Diadenosine pentaphosphate increases levels of intracellular calcium in astrocytes by a mechanism involving release from caffeine/ryanodine- and IP₃-sensitive stores

Diadenosine polyphosphates (Ap(n)As, n = 2 to 6 phosphate groups) activate P2-type cell-surface adenine nucleotide purinoreceptors, increase the influx of calcium into neural cells, and modulate the binding of ryanodine to ryanodine receptor-regulated intracellular calcium release channels. In this study, we tested the hypothesis, using single cell fluorescence techniques and cultured human fetal astrocytes, that P¹, P⁵- di(adenosine-5') pentaphosphate (Ap₅A)-induced increases in levels of intracellular calcium ([Ca²⁺](i)) resulted from release of calcium from intracellular pools. Basal [Ca²⁺](i) were 141 ± 12 nM anct Ap₅A increased [Ca²⁺](i) to 980 ±150 nM. The effect of Ap₅A on [Ca²⁺](i) was mediated in part through activation of purinoceptors and influx of extracellular calcium because the purinoceptor antagonist pyridoxal-phosphate-6-azophenel- 2', 4'-disuphonic acid blocked by 52%, and chelation of extracellular calcium with EGTA prevented, almost completely, Ap₅A-induced increases in [Ca²⁺](i).
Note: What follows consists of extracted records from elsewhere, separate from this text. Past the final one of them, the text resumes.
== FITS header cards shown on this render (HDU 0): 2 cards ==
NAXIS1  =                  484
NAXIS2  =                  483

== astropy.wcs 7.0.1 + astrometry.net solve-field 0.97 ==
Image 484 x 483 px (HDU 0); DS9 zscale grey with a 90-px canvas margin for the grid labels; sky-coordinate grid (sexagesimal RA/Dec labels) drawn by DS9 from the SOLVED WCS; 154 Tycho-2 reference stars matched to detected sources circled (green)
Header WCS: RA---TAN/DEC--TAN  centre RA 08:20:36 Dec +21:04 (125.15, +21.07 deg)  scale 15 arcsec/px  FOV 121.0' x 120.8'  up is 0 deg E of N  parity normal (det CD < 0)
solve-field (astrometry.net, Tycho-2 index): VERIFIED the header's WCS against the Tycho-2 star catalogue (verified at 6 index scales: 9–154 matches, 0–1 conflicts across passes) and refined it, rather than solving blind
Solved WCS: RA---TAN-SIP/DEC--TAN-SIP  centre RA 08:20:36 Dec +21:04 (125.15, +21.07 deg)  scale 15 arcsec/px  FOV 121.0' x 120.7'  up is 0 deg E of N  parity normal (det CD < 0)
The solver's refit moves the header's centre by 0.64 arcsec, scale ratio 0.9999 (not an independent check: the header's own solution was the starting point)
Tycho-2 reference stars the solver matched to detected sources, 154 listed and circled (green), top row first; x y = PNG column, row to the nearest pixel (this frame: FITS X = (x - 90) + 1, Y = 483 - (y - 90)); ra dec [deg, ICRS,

Implicating calcium release from IP₃- and ryanodine-regulated pools of intracellular calcium were findings that Ap₅A-induced increases in [Ca²⁺](i) were blocked, at least in part, by thapsigargin, ryanodine, caffeine, and xestospongin, and Ap₅A increased by 2-fold the production of IP₃. Release of calcium from IP₃- and ryanodine-regulated intracellular pools may be an important signaling event in neural cells that are exposed to Ap₅A.